▶ Written task A:
Can you render the lines in the records, everything from the line containing "Déposer votre avis" down to the line containing "nous vous serions" (both included), as a JSON list of strings with one string per line and blank lines left out?

▶ Text under study:
1 Introduction to Oracle Machine Learning for R

Lists topics that introduce Oracle Machine Learning for R (OML4R).

OML4R in previous releases was named Oracle R Enterprise. The following topics introduce OML4R:

1.1 About Oracle Machine Learning for R

Oracle Machine Learning for R (OML4R) is a comprehensive, database-centric environment for end-to-end analytical processes in R, with immediate deployment to production environments.

OML4R is a set of R packages and Oracle Database features that enable an R user to operate on database-resident data without using SQL and to execute R scripts in one or more embedded R engines that run on the database server.

Using OML4R from your local R session, you have easy access to data in an Oracle Database instance. You can create and use R objects that specify data in database tables. OML4R has overloaded functions that translate R operations into SQL that executes in the database. The database consolidates the SQL and can use the query optimization, parallel processing, and scalability features of the database when it executes the SQL statements. The database returns the results as R objects.

Embedded R execution provides some of the most significant advantages of using OML4R. Using embedded R execution, you can store and run R scripts in the database through either an R interface or a SQL interface or both. You can use the results of R scripts in SQL-enabled tools for structured data, R objects, and images.

1.2 Advantages of Oracle Machine Learning for R

Using OML4R to prepare and analyze data in an Oracle Database instance has many advantages for an R user.

▶ Written task B:
Can you copy word for word everything in the Oracle Machine Learning for R text from "OML4R in previous" down to "to production environments."?

▶ Records for this task:
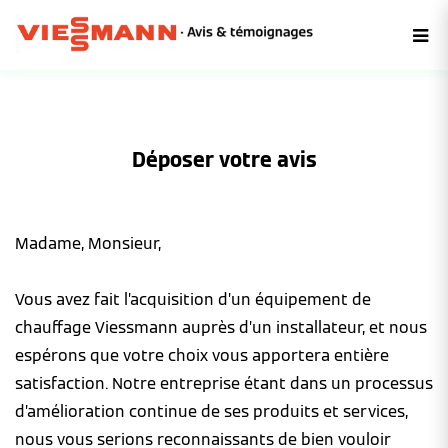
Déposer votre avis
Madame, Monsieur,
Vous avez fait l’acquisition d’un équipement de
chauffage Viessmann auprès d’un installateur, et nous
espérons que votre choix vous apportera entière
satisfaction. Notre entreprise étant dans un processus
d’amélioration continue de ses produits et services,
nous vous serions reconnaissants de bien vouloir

...

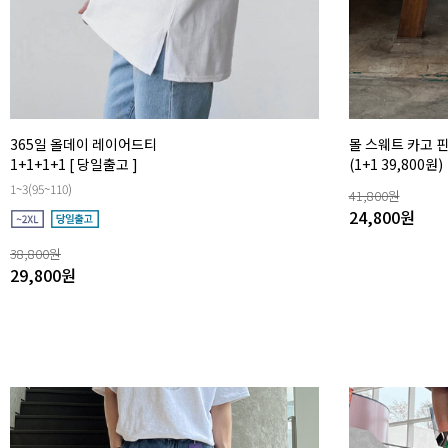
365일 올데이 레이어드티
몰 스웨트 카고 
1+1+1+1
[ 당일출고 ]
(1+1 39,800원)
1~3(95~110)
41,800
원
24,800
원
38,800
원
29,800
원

--

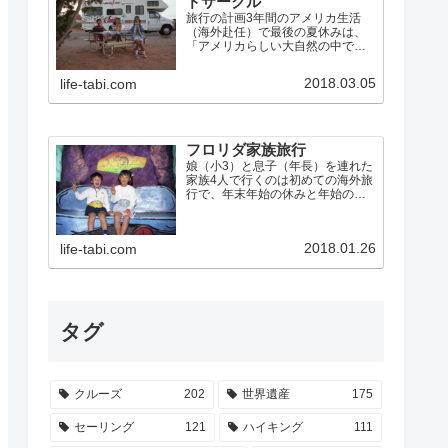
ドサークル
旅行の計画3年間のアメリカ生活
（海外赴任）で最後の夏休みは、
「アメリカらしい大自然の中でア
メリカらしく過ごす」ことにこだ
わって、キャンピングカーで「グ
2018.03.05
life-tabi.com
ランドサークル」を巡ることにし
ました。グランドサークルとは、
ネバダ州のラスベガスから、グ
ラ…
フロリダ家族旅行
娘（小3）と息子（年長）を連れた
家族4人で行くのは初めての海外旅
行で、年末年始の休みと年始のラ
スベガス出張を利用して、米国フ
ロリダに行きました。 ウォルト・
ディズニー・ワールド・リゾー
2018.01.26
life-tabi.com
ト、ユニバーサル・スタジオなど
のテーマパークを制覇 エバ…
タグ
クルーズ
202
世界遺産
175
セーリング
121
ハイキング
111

▶ Exercise answer A:
[
  "Déposer votre avis",
  "Madame, Monsieur,",
  "Vous avez fait l’acquisition d’un équipement de",
  "chauffage Viessmann auprès d’un installateur, et nous",
  "espérons que votre choix vous apportera entière",
  "satisfaction. Notre entreprise étant dans un processus",
  "d’amélioration continue de ses produits et services,",
  "nous vous serions reconnaissants de bien vouloir"
]

▶ Exercise answer B:
OML4R in previous releases was named Oracle R Enterprise. The following topics introduce OML4R:

1.1 About Oracle Machine Learning for R

Oracle Machine Learning for R (OML4R) is a comprehensive, database-centric environment for end-to-end analytical processes in R, with immediate deployment to production environments.